The play started off around 15 minutes late (I hate the marketing/legal guy who came up with the “show time- 7 p.m. onwards” crap) with a sultry-voiced lady from TOI playing the MC and doing a great job of getting people laughing before the play with the evergreen Rs.10,000-hidden-under-your-chair-trick. And then without much ado started the much awaited play Mad About Money (a great preview available here)- a summary of which I quote below
Hasmukhbhai Mehta, the head of Reliable group of Industries, lives in a palatial house in Ghatkopar, with wife Sonal, son Ajit and daughter in law Preeti. He finds his son to be a wastrel and irresponsible, Preeti too nice and Sonal obsessed with cooking and feeding, thus driving him crazy.
And one night, after a heavy squabble with the family, Hasmukhbhai passes away. But his ghost lingers on to control his family from the other world! Before his demise, he has drawn out a will by which his family will lead a frugal life until Ajit turns forty-five.
As the Mehta family reconcile to their fate, in walks Kiran Jhaveri, the will’s trustee and Hasmukhbhai’s mistress, who has to stay and manage the family and the business...

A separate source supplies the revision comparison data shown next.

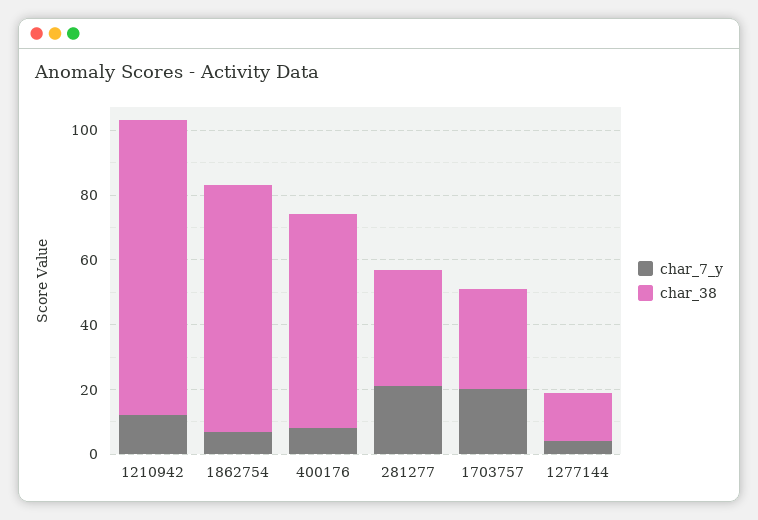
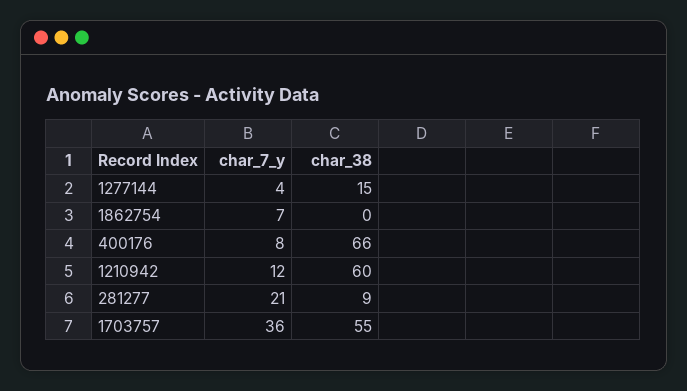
char_38, 1210942: 90 -> 60
char_38, 1862754: 75 -> 0
char_38, 281277: 35 -> 9
char_7_y, 1703757: 20 -> 36
char_38, 1703757: 30 -> 55

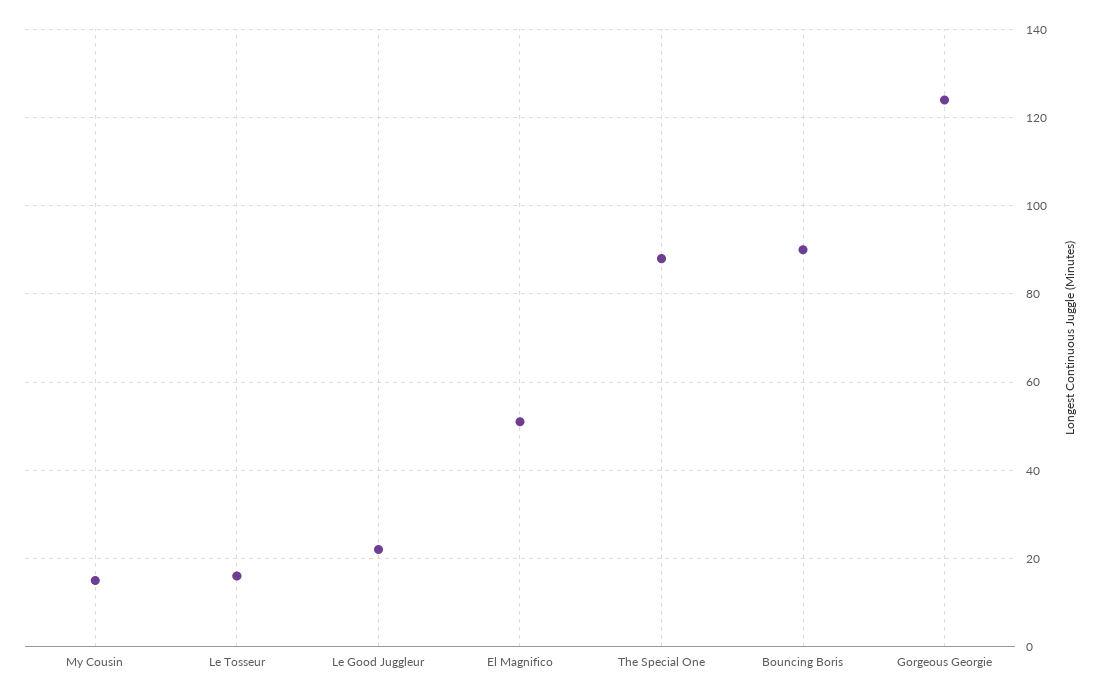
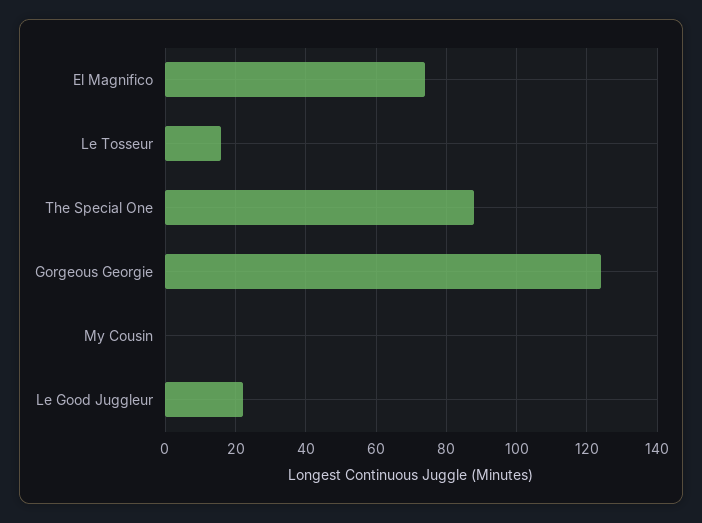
My Cousin: 15 -> 0
El Magnifico: 50 -> 75
Bouncing Boris: 90 -> none

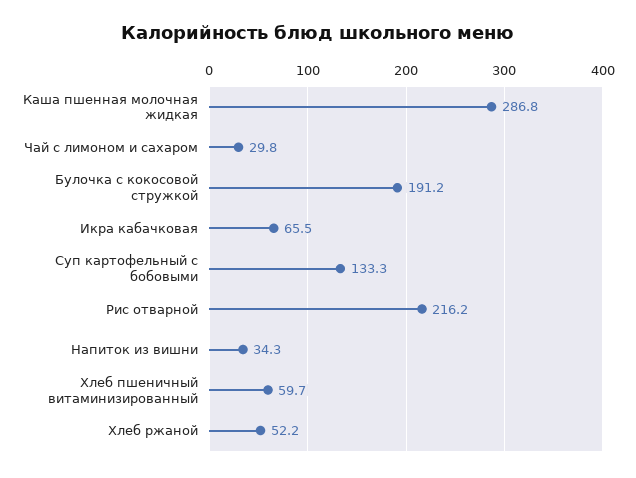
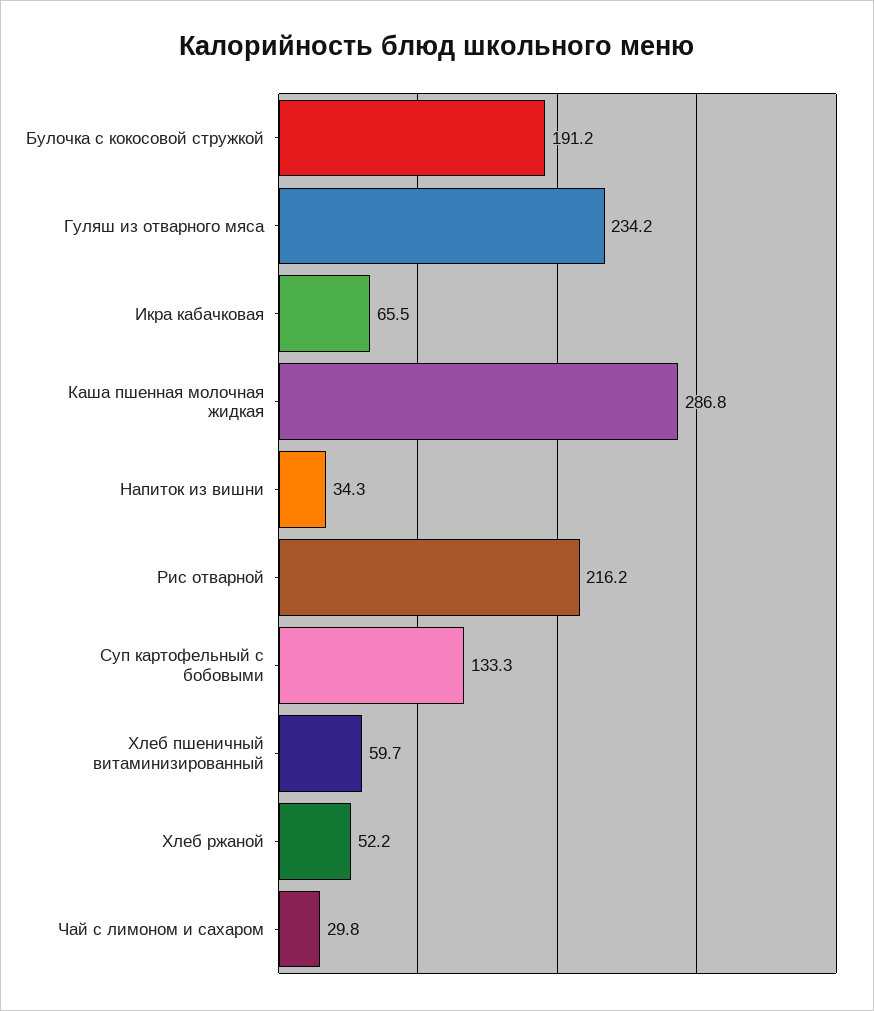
Гуляш из отварного мяса: none -> 234.2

The first act started with a pretty witty introduction of the plot context and characterization via longish asides narrated by Hasmukhbhai ( played by the amazing Amar Talwar). But the pace of the play built up very slowly with reams and reams of dialogue (with a few gems like "We are just middle class people, but with lots of money" thrown in) spewn to enact in excruciating details the miseries of Hasmukhhhai’s life due to the various quirks of his family.
However, the post interval second act, significantly spiced up with the entry of Kiran Jhaveri (played by the looking-great-in-business-suit+tight-pants Suchitra Pillai ), was where Dattani's plot excelled with crisp dialogues and a surgically neat closure of the various threads of the plot.
All in all- very watchable thanks to superb acting from the cast but the script leaving it short of a standing ovation.